PROBLEM DESCRIPTION >> Your answer should hold the data exactly as given, minus any picture.

Top of ENTRIES SHOWN

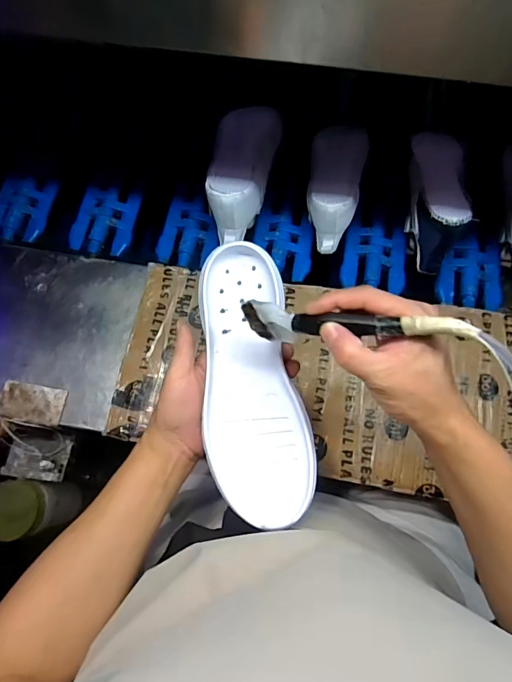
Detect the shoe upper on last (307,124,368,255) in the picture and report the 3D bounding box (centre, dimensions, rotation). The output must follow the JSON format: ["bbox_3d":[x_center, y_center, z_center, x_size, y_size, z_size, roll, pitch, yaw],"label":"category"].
[{"bbox_3d":[0.115,-0.233,0.624,0.082,0.076,0.207,9,69,6],"label":"shoe upper on last"}]

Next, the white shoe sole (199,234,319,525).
[{"bbox_3d":[-0.006,0.033,0.418,0.092,0.031,0.264,-10,74,3],"label":"white shoe sole"}]

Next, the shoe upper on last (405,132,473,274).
[{"bbox_3d":[0.254,-0.196,0.625,0.078,0.108,0.203,10,69,6],"label":"shoe upper on last"}]

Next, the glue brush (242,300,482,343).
[{"bbox_3d":[0.069,-0.012,0.327,0.176,0.021,0.027,4,82,33],"label":"glue brush"}]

Bottom of ENTRIES SHOWN

EXPECTED OUTPUT >>
Detect the shoe upper on last (307,124,368,255) in the picture and report the 3D bounding box (centre, dimensions, rotation). The output must follow the JSON format: ["bbox_3d":[x_center, y_center, z_center, x_size, y_size, z_size, roll, pitch, yaw],"label":"category"].
[{"bbox_3d":[0.115,-0.233,0.624,0.082,0.076,0.207,9,69,6],"label":"shoe upper on last"}]

Next, the white shoe sole (199,234,319,525).
[{"bbox_3d":[-0.006,0.033,0.418,0.092,0.031,0.264,-10,74,3],"label":"white shoe sole"}]

Next, the shoe upper on last (405,132,473,274).
[{"bbox_3d":[0.254,-0.196,0.625,0.078,0.108,0.203,10,69,6],"label":"shoe upper on last"}]

Next, the glue brush (242,300,482,343).
[{"bbox_3d":[0.069,-0.012,0.327,0.176,0.021,0.027,4,82,33],"label":"glue brush"}]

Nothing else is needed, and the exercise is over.